E’ possibile che si disponga di più tempo di quello che abitualmente pensiamo di avere?
Quando cerchiamo di immaginarci questo tempo ci scontriamo con un confine apparentemente invalicabile: la nostra nascita biologica. Con le premesse che operiamo abitualmente non possiamo oltrepassare l’ ostacolo. Ma, visto che abbiamo necessariamente bisogno di tempo per imparare, l’unico modo per uscire dal dilemma è presumere che il tempo a nostra disposizione non cominci con la nascita e non finisca con la morte. Mettendoci in quest’ottica, non è più incomprensibile saper fare certe cose prima di prendere possesso del nostro strumento attuale. Se vogliamo andare oltre dobbiamo assumere che l’individuo è un’entità spirituale, indipendente da tempo e spazio. Un’attenta valutazione del singolo talento ci ha portato a quest’ipotesi di lavoro, la pratica dovrà insegnarci se è possibile sviluppare anche una rappresentazione vivente di quest’idea.

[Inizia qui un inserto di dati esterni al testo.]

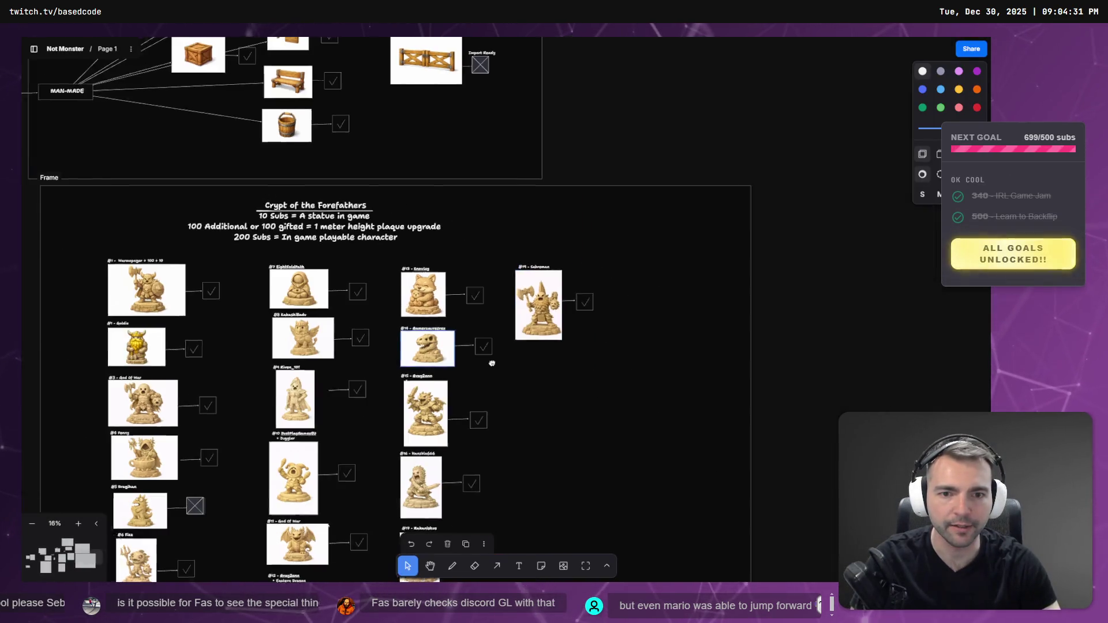
pyautogui.scroll(5, 488, 318)
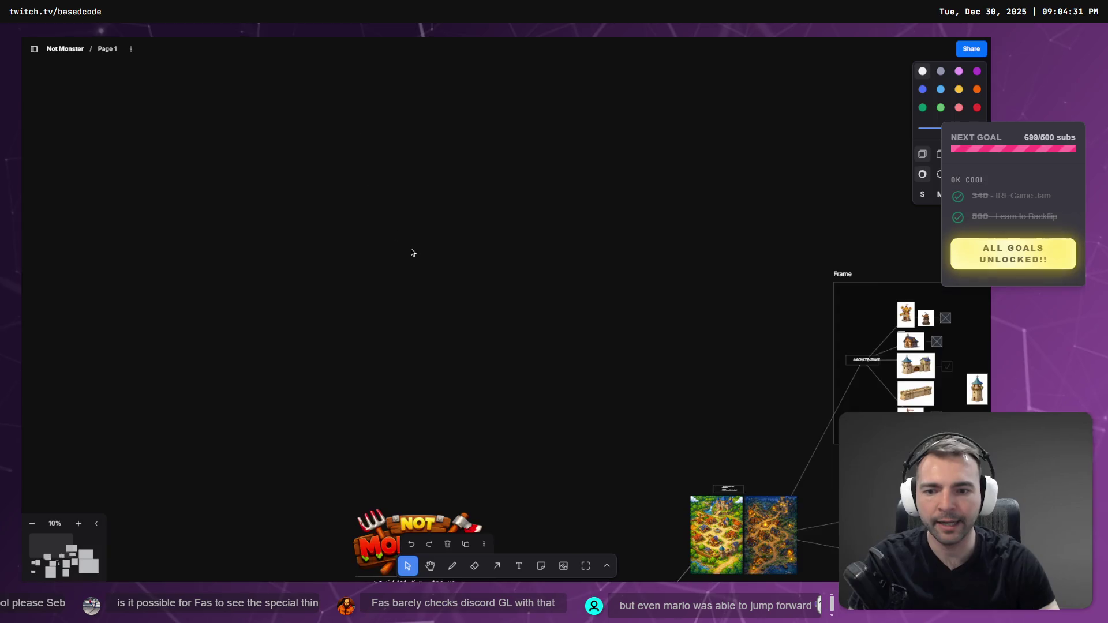
pyautogui.moveTo(410, 250); pyautogui.dragTo(633, 339)
pyautogui.scroll(-5, 499, 533)
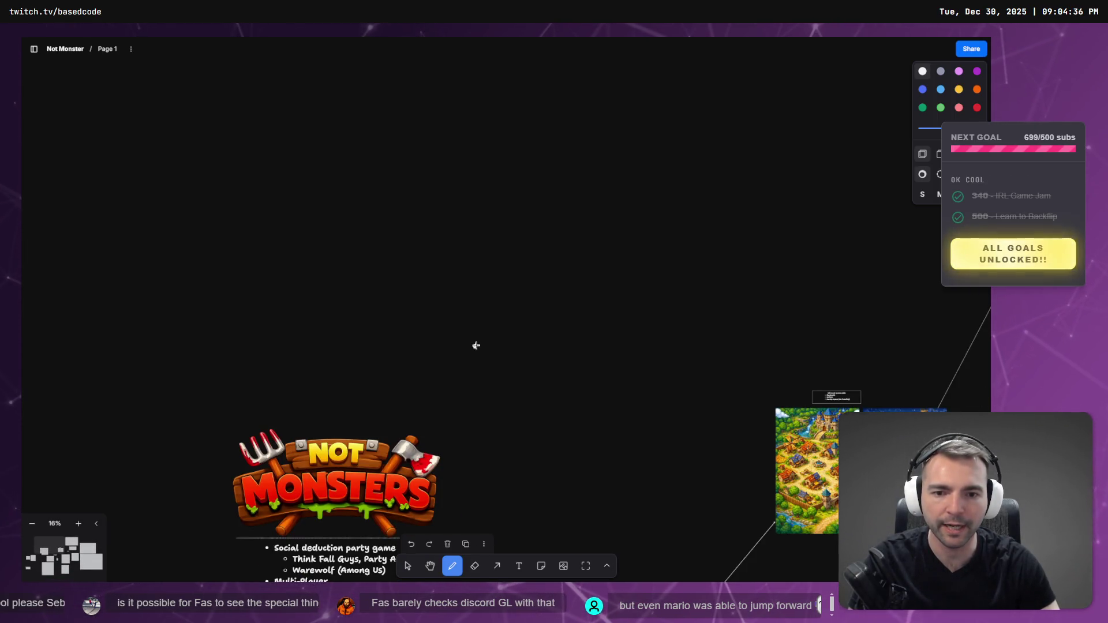
pyautogui.scroll(10, 475, 304)
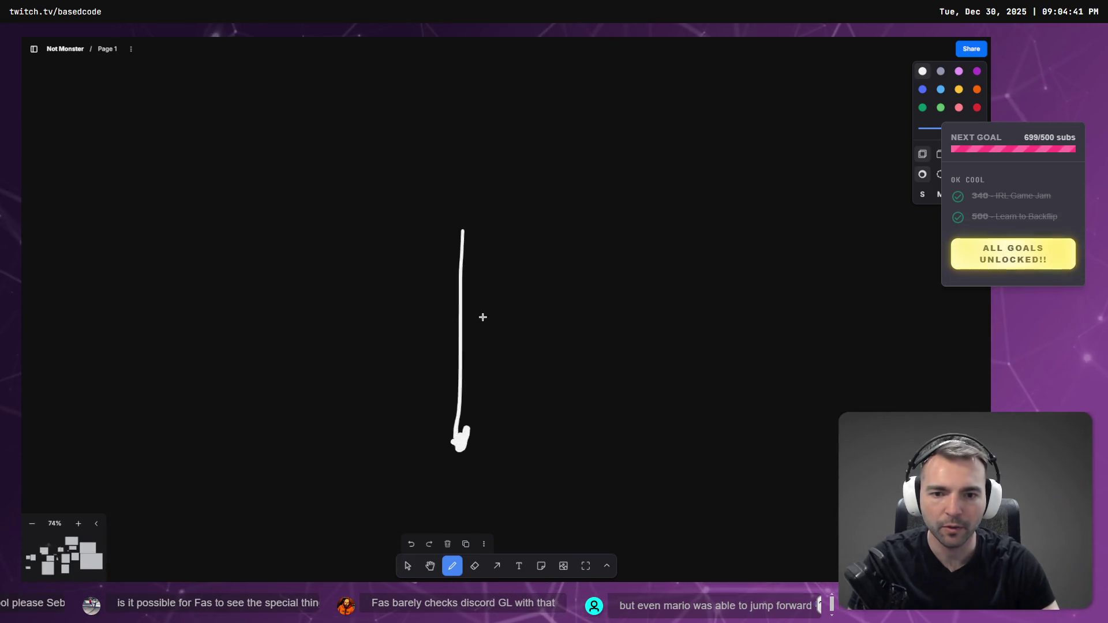
# Sketch a flat ground line and jump arcs with the pen, undoing stray strokes.
pyautogui.moveTo(458, 215)
pyautogui.mouseDown()
pyautogui.moveTo(441, 450)
pyautogui.moveTo(441, 213)
pyautogui.moveTo(437, 443)
pyautogui.mouseUp()
pyautogui.press('ctrl+z')
pyautogui.press('ctrl+z')
pyautogui.press('ctrl+z')
pyautogui.moveTo(245, 414)
pyautogui.mouseDown()
pyautogui.moveTo(400, 434)
pyautogui.moveTo(477, 344)
pyautogui.moveTo(524, 326)
pyautogui.moveTo(573, 344)
pyautogui.moveTo(644, 448)
pyautogui.mouseUp()
pyautogui.moveTo(386, 428)
pyautogui.mouseDown()
pyautogui.moveTo(502, 299)
pyautogui.moveTo(665, 407)
pyautogui.mouseUp()
pyautogui.press('ctrl+z')
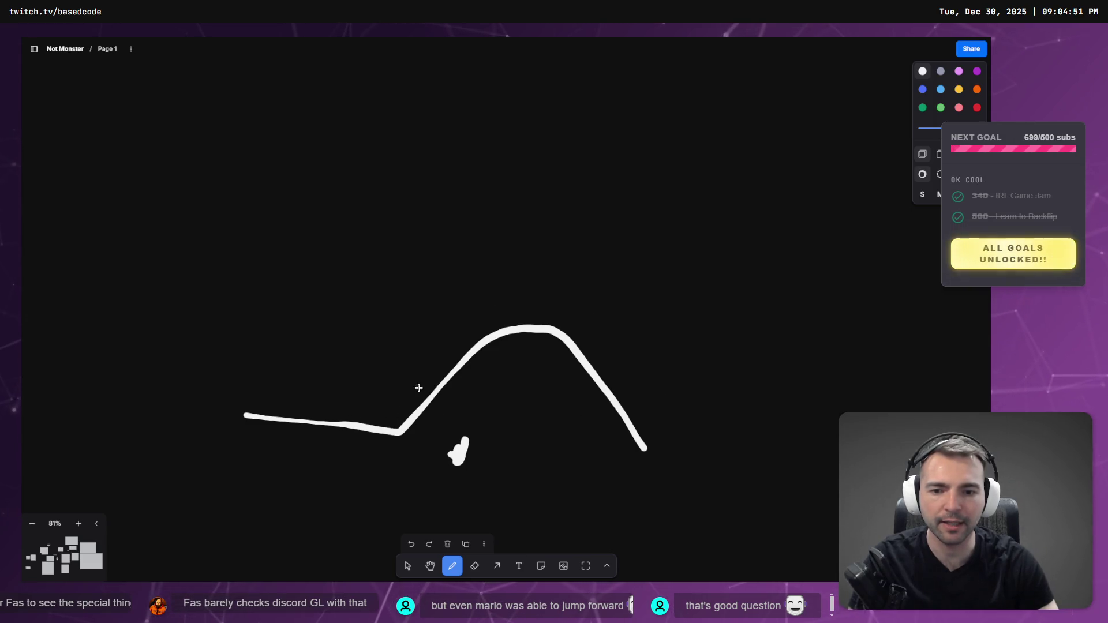
pyautogui.press('ctrl+z')
pyautogui.moveTo(249, 401)
pyautogui.mouseDown()
pyautogui.moveTo(358, 405)
pyautogui.moveTo(508, 288)
pyautogui.mouseUp()
# Draw more rising, bent and wavy jump-path strokes, undoing each attempt.
pyautogui.press('ctrl+z')
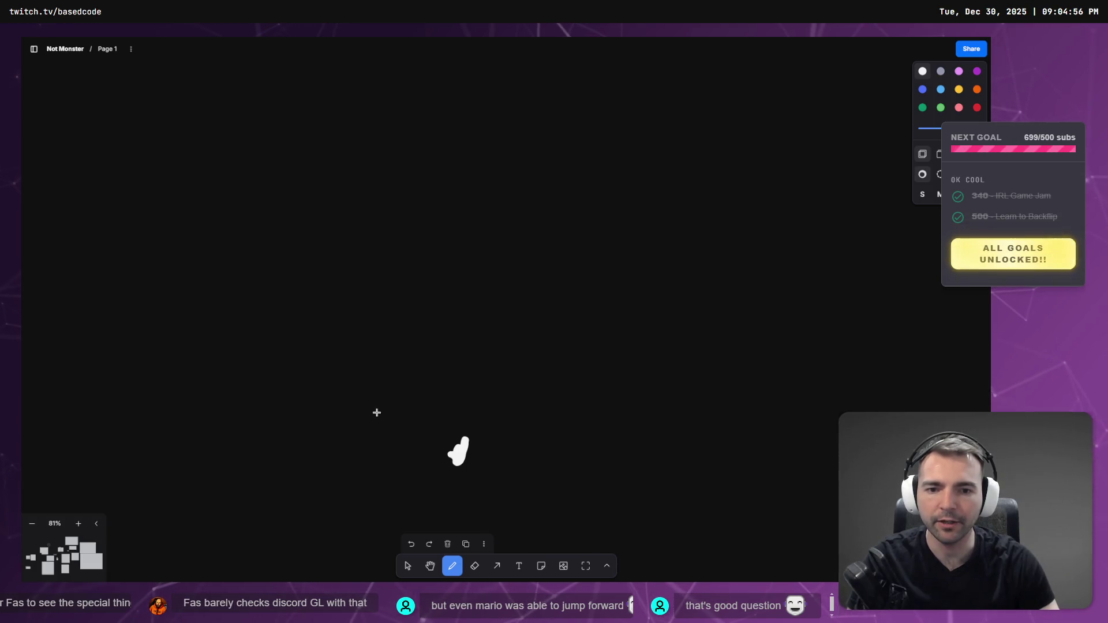
pyautogui.moveTo(370, 428); pyautogui.dragTo(450, 312)
pyautogui.press('ctrl+z')
pyautogui.moveTo(535, 471)
pyautogui.mouseDown()
pyautogui.moveTo(548, 322)
pyautogui.moveTo(477, 255)
pyautogui.moveTo(437, 171)
pyautogui.mouseUp()
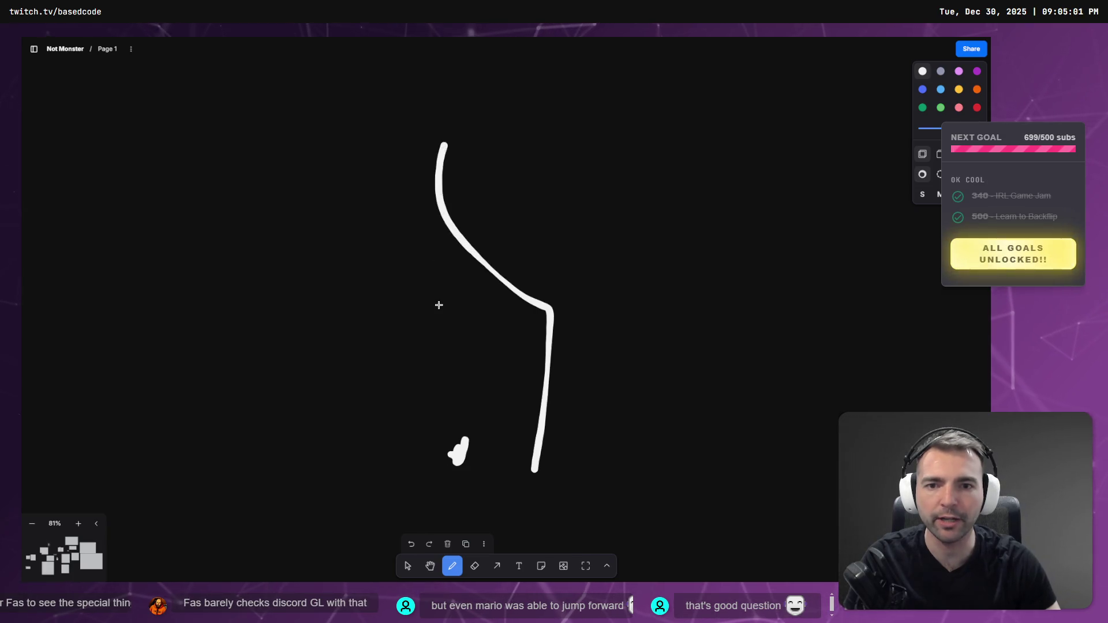
pyautogui.press('ctrl+z')
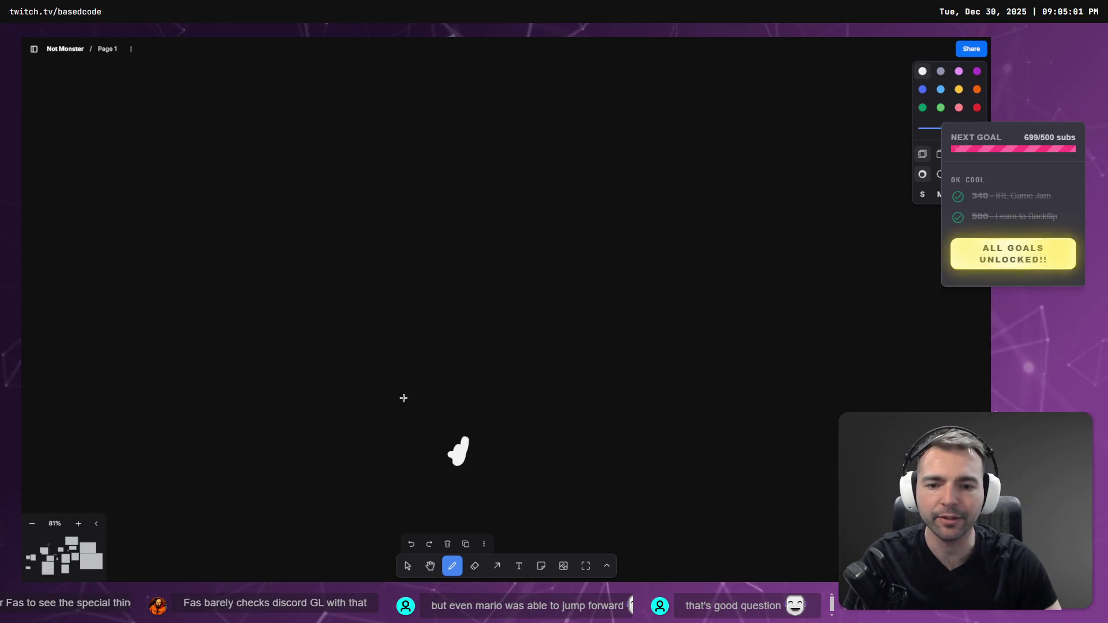
pyautogui.moveTo(190, 392); pyautogui.dragTo(325, 390)
pyautogui.press('ctrl+z')
pyautogui.moveTo(201, 385); pyautogui.dragTo(353, 383)
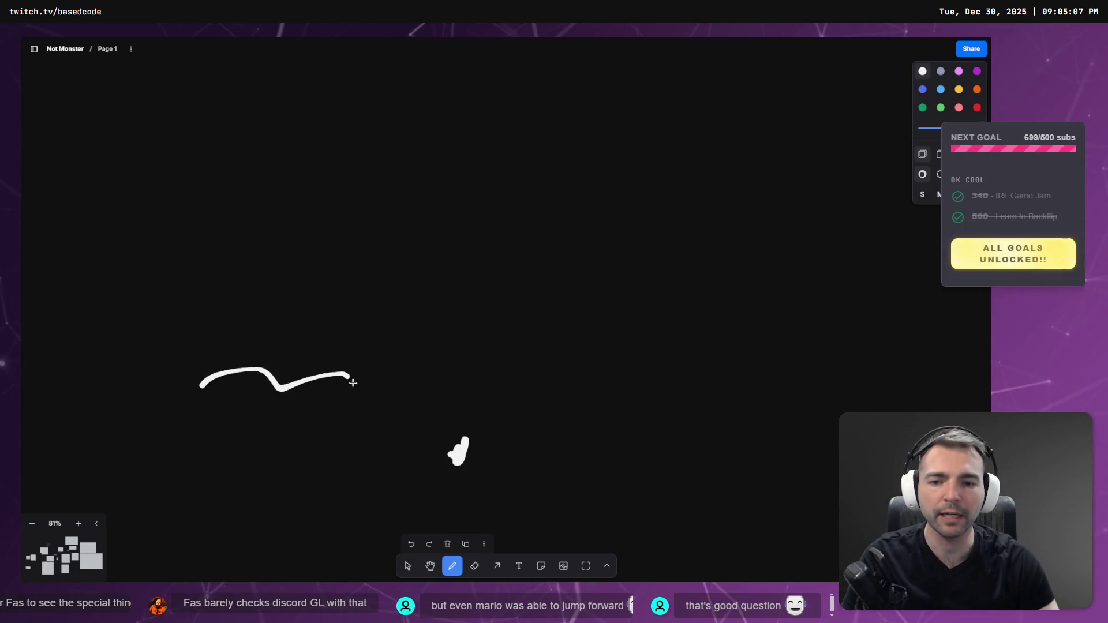
pyautogui.moveTo(510, 410)
pyautogui.mouseDown()
pyautogui.moveTo(660, 314)
pyautogui.moveTo(791, 346)
pyautogui.mouseUp()
# Undo the remaining sketch strokes and switch back to Godot.
pyautogui.press('ctrl+z')
pyautogui.moveTo(410, 365)
pyautogui.mouseDown()
pyautogui.moveTo(420, 232)
pyautogui.moveTo(425, 312)
pyautogui.mouseUp()
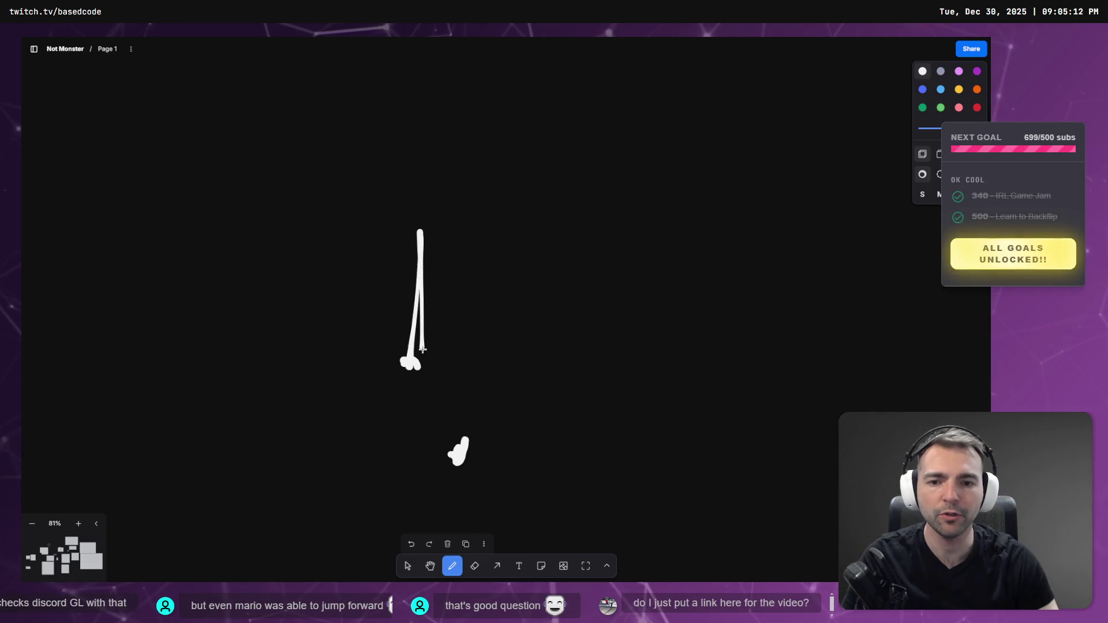
pyautogui.press('ctrl+z')
pyautogui.press('ctrl+z')
pyautogui.press('alt+Tab')
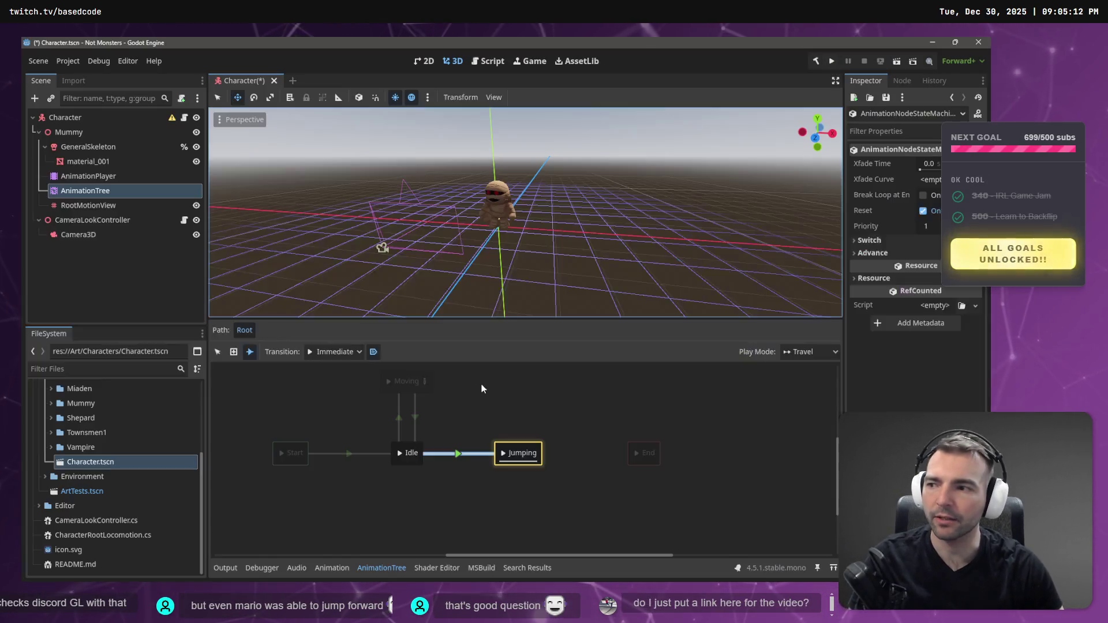
# Open and dismiss the graph's add-node menu around Idle, Jumping and Moving without adding anything.
pyautogui.rightClick(411, 456)
pyautogui.click(406, 465)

L’ipotesi che non si è di soli “carne e ossa” evoca ogni tanto delle forti reazioni. Una volta discutevo la questione con qualcuno che sosteneva con vigore che quando fosse arrivato il suo tempo per lui tutto sarebbe finito, ci sarebbe stato il nulla. Alla mia domanda su come sarebbe stato possibile, ricevevo come risposta che sarebbe stato “come spegnere la luce”.. a questo punto rispondevo che quindi sarebbe stato come trovarsi nel buio..Ogni ipotesi è legittima finché riusciamo ad immaginarci qualcosa, il “nulla” è semplicemente inimmaginabile e per questo motivo una tesi ingiustificata.
Una rappresentazione vivente invece offre quel giusto sostegno per non cadere in preda alla paura o ad un cieco credere. Una rappresentazione vivente lascia inoltre sempre spazio alla critica e al cambiamento, in modo che l’esperienza possa rimanere il nostro insegnante. Sulla base dei racconti di un viaggiatore è possibile formare una rappresentazione di terre sconosciute, dipenderà poi dalla mia esperienza quanto questa rappresentazione diventerà vivente per me. In pratica dovrò cercare io stesso queste terre. Se decidessi di non farlo, la rappresentazione non prenderebbe vita e sbiadirebbe ben presto. Quello che si deve evitare invece è di tagliarsi la strada artificialmente, dicendo che certe ipotesi non sono permesse a priori.Quindi, se riusciamo a formarci una rappresentazione vivente dell’idea che l’uomo è un essere spirituale, possiamo andare avanti.
Ciò che aiuta me ad immaginare tale idea è la nostra capacità mnemonica. Ricordare è un attività spirituale. Quando ricordo degli eventi della mia vita, svolgo un attività spirituale. Facendo questo regolarmente, qualcosa comincia a risuonare all’interno degli eventi vissuti: ho la sensazione di captare uno squarcio del mio essere più intimo. La stessa sensazione può arrivare quando leggo una biografia di un’altra persona. Allora, fra le righe mi viene incontro il vero protagonista della storia, presente in tutti gli eventi descritti. Quando era ancora un bambino, durante la sua età adulta fino all’ età avanzata quando il suo tempo comincia a finire. Lo vedo prendere sempre più forma, diventare sempre più “se stesso” man mano che la vita trascorre. E’ una sensazione affascinante: ti senti sulla traccia di un viaggiatore solitario che ti affida un capitolo della sua storia. Indirizzando la nostra attenzione in questo modo anche i talenti, e l’uso che il protagonista ne fa, cominciano ad acquisire un senso.I nostri talenti sono gli strumenti con i quali diamo forma alla nostra biografia ed è per questo motivo di grande importanza svilupparli al massimo. Là dove si tratta di una capacità straordinaria, come nel caso di Rembrandt, il talento si dimostra naturalmente molto chiaro ma anche lo scienziato geniale, l’artista o filosofo sono infine solo esempi della regola che ognuno dispone di talenti specifici.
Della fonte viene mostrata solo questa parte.